Personalised healthcare is closer than you think
Targeted patient journeys can address a wide range of health matters concerning all matter of organisations, from pharmaceutical companies to governments to hospitals. Whether it’s an ‘around-the-pill’ brand initiative, preventative efforts for epidemics, or addressing the personal, social and economic damage caused by non-adherence to a therapeutic regimen, it difficult to imagine meeting these needs as effectively without MarTech as a foundation.
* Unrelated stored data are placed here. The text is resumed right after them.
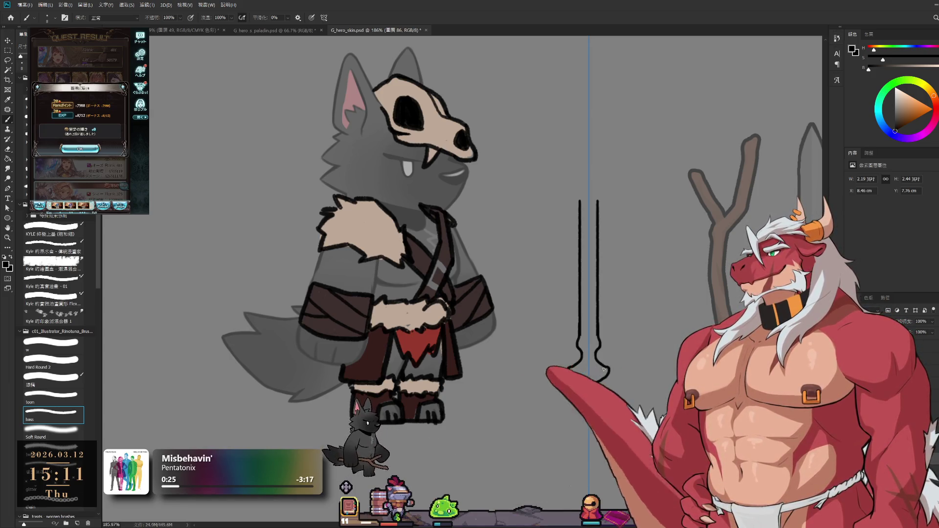
drag(615, 230, 573, 266)
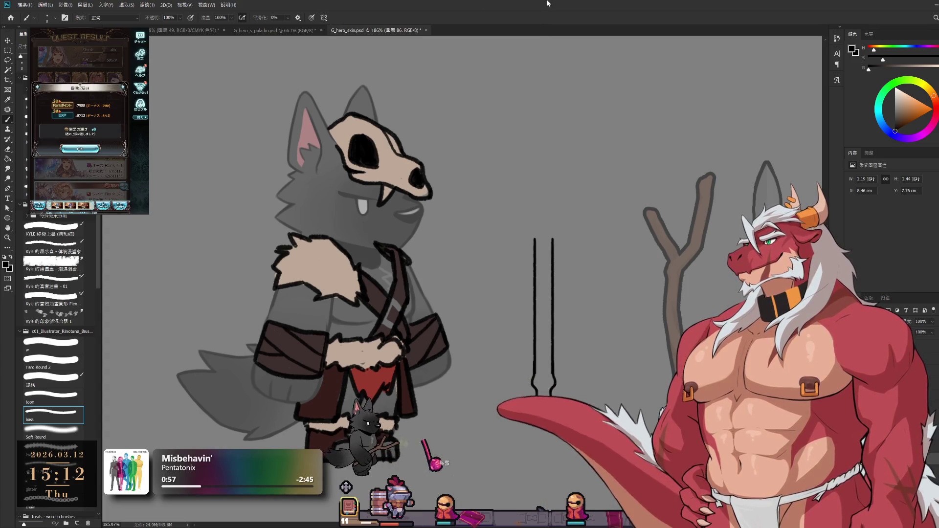
- Draw the axe head's curved top edge and the left blade down to the handle, discarding failed strokes
mouse_move(572, 217)
mouse_down()
mouse_move(601, 223)
mouse_move(551, 223)
mouse_up()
Across a range of industries, MarTech is already being implemented to bring about cost reductions, increased speed-to-market, added value from new revenue streams, more relevant brand engagement and better customer experience. Healthcare could benefit significantly from these developments, which are sorely needed to lessen the burden on time-poor and under-resourced health providers, and improve outcomes for patients while delivering better business results with measurable ROI.
The beauty of this is that much of the MarTech capability either already exists, or it can be quickly assessed, designed, tested in safe sandbox environments, developed and deployed in rapid and iterative low-risk sprints. This allows for the creation of scalable, personalised health solutions that we previously could not even begin to imagine.
Many healthcare organisations are just a step away from achieving these results. By placing psychology-based programmes for healthier behaviours (e.g. diet and exercise, adherence to therapy, addiction, depression, etc.) within marketing methodologies and operations, underpinned by digital technology and data, we may indeed be creating the perfect storm for personalised healthcare.